**To do**.
Scan the records below, and wherever a line has the word "from", pull it out.
___ Data under study
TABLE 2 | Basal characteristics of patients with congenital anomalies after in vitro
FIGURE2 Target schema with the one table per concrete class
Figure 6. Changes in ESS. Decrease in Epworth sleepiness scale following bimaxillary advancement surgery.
______
___ Data under study
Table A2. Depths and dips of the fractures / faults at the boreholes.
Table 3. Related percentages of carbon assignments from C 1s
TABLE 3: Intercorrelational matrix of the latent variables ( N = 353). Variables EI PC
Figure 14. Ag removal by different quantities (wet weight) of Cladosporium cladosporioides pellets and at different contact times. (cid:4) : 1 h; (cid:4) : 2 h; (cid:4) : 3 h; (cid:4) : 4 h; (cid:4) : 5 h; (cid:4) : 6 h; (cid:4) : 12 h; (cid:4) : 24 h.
______
___ Data under study
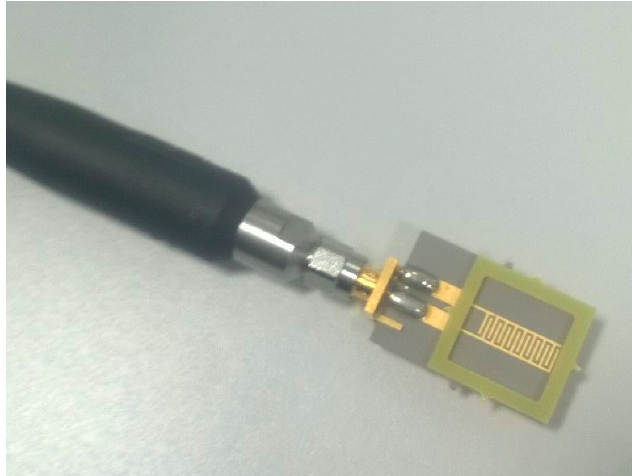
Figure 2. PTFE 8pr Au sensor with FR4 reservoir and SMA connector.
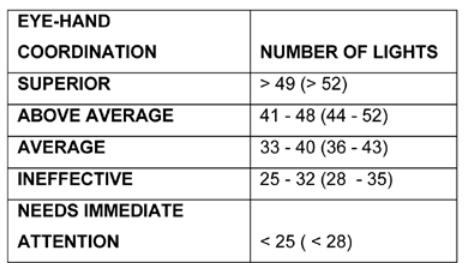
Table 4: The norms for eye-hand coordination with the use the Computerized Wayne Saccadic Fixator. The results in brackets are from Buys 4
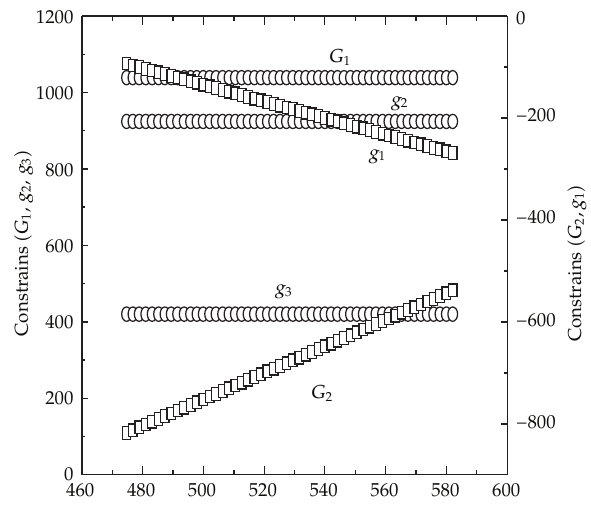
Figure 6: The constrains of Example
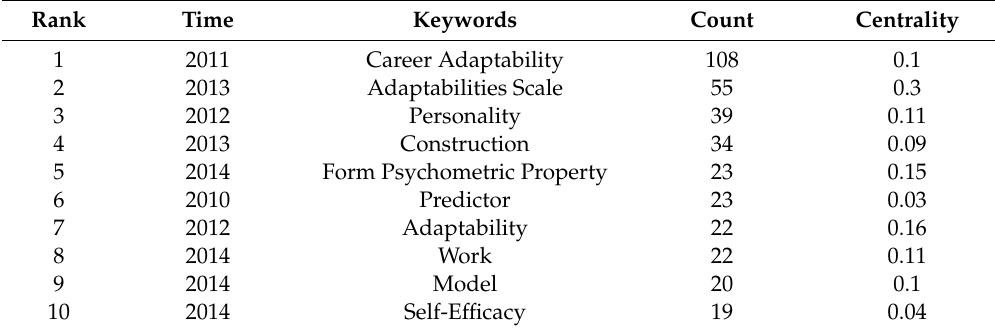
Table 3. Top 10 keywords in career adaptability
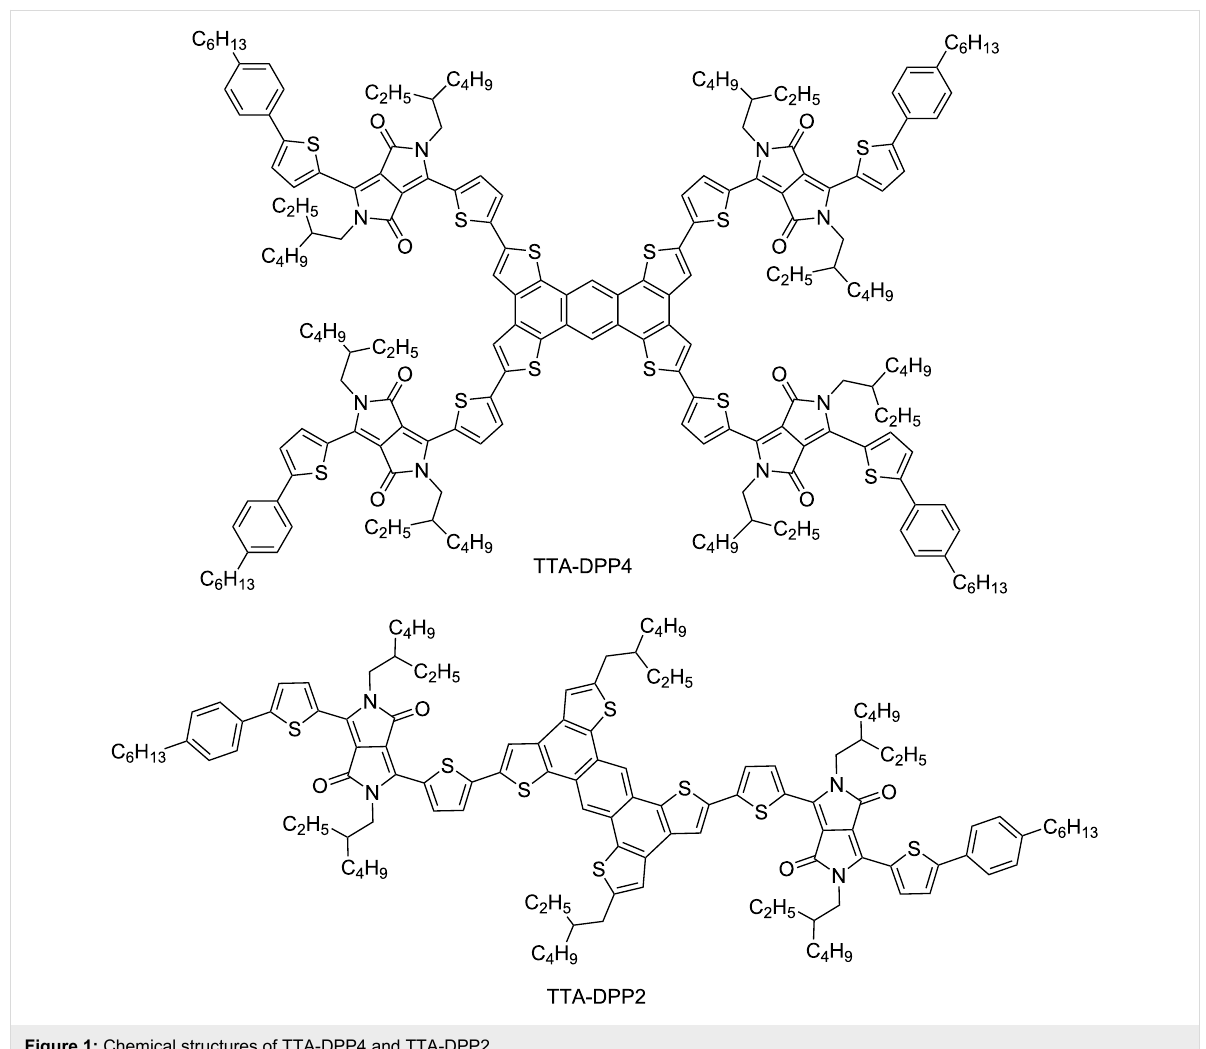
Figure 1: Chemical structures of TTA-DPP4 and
______
**Response area**.
Table 3. Related percentages of carbon assignments from C 1s
Table 4: The norms for eye-hand coordination with the use the Computerized Wayne Saccadic Fixator. The results in brackets are from Buys 4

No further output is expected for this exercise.